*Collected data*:
_ _ _ _
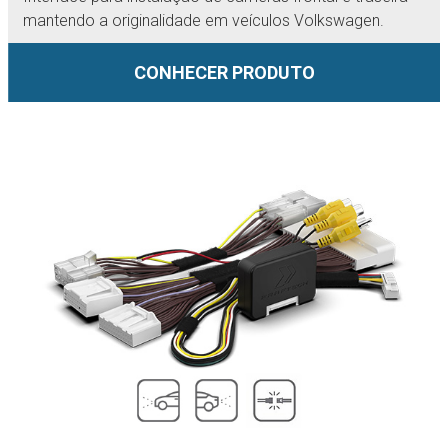
mantendo a originalidade em veículos Volkswagen.
CONHECER PRODUTO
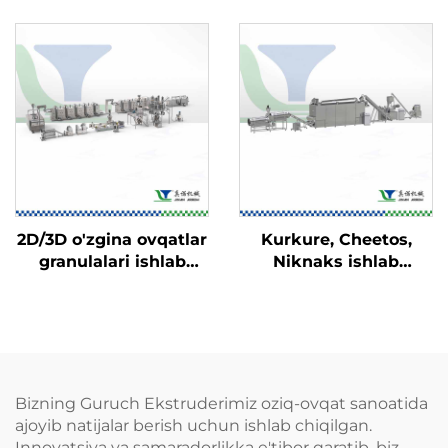
2D/3D o'zgina ovqatlar
Kurkure, Cheetos,
granulalari ishlab
Niknaks ishlab
chiqarish liniyasi
chiqarish liniyasi
Bizning Guruch Ekstruderimiz oziq-ovqat sanoatida
ajoyib natijalar berish uchun ishlab chiqilgan.
Innovatsiya va samaradorlikka e'tibor qaratib, biz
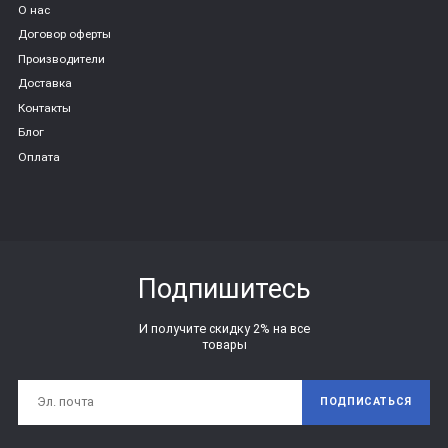
О нас
Договор оферты
Производители
Доставка
Контакты
Блог
Оплата
Подпишитесь
И получите скидку 2% на все
товары
ПОДПИСАТЬСЯ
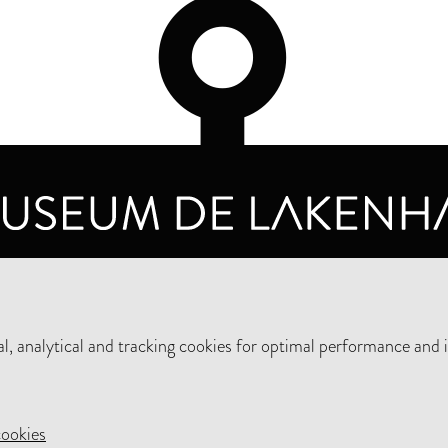
OPENING HOURS
PRIVA
TUESDAY TO SUNDAY FROM 10 AM TO 5 PM
, analytical and tracking cookies for optimal performance and 
SUPPORT THE MUSEUM
NEW
cookies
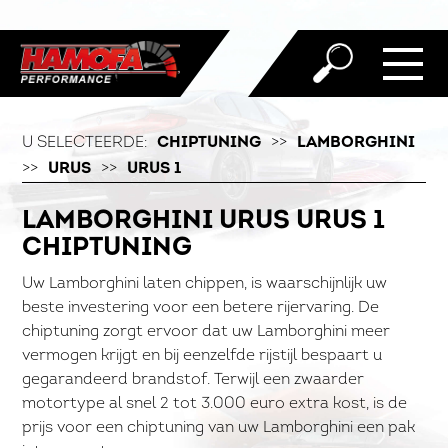
U SELECTEERDE:
CHIPTUNING
>>
LAMBORGHINI
>>
URUS
>>
URUS 1
LAMBORGHINI URUS URUS 1
CHIPTUNING
Uw Lamborghini laten chippen, is waarschijnlijk uw
beste investering voor een betere rijervaring. De
chiptuning zorgt ervoor dat uw Lamborghini meer
vermogen krijgt en bij eenzelfde rijstijl bespaart u
gegarandeerd brandstof. Terwijl een zwaarder
motortype al snel 2 tot 3.000 euro extra kost, is de
prijs voor een chiptuning van uw Lamborghini een pak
_ _ _ _
*Instructions to follow*: Without including any pictures, return every line of the records exactly.

*Exercise output*:
mantendo a originalidade em veículos Volkswagen.
CONHECER PRODUTO
2D/3D o'zgina ovqatlar
Kurkure, Cheetos,
granulalari ishlab
Niknaks ishlab
chiqarish liniyasi
chiqarish liniyasi
Bizning Guruch Ekstruderimiz oziq-ovqat sanoatida
ajoyib natijalar berish uchun ishlab chiqilgan.
Innovatsiya va samaradorlikka e'tibor qaratib, biz
О нас
Договор оферты
Производители
Доставка
Контакты
Блог
Оплата
Подпишитесь
И получите скидку 2% на все
товары
ПОДПИСАТЬСЯ
OPENING HOURS
PRIVA
TUESDAY TO SUNDAY FROM 10 AM TO 5 PM
, analytical and tracking cookies for optimal performance and 
SUPPORT THE MUSEUM
NEW
cookies
U SELECTEERDE:
CHIPTUNING
>>
LAMBORGHINI
>>
URUS
>>
URUS 1
LAMBORGHINI URUS URUS 1
CHIPTUNING
Uw Lamborghini laten chippen, is waarschijnlijk uw
beste investering voor een betere rijervaring. De
chiptuning zorgt ervoor dat uw Lamborghini meer
vermogen krijgt en bij eenzelfde rijstijl bespaart u
gegarandeerd brandstof. Terwijl een zwaarder
motortype al snel 2 tot 3.000 euro extra kost, is de
prijs voor een chiptuning van uw Lamborghini een pak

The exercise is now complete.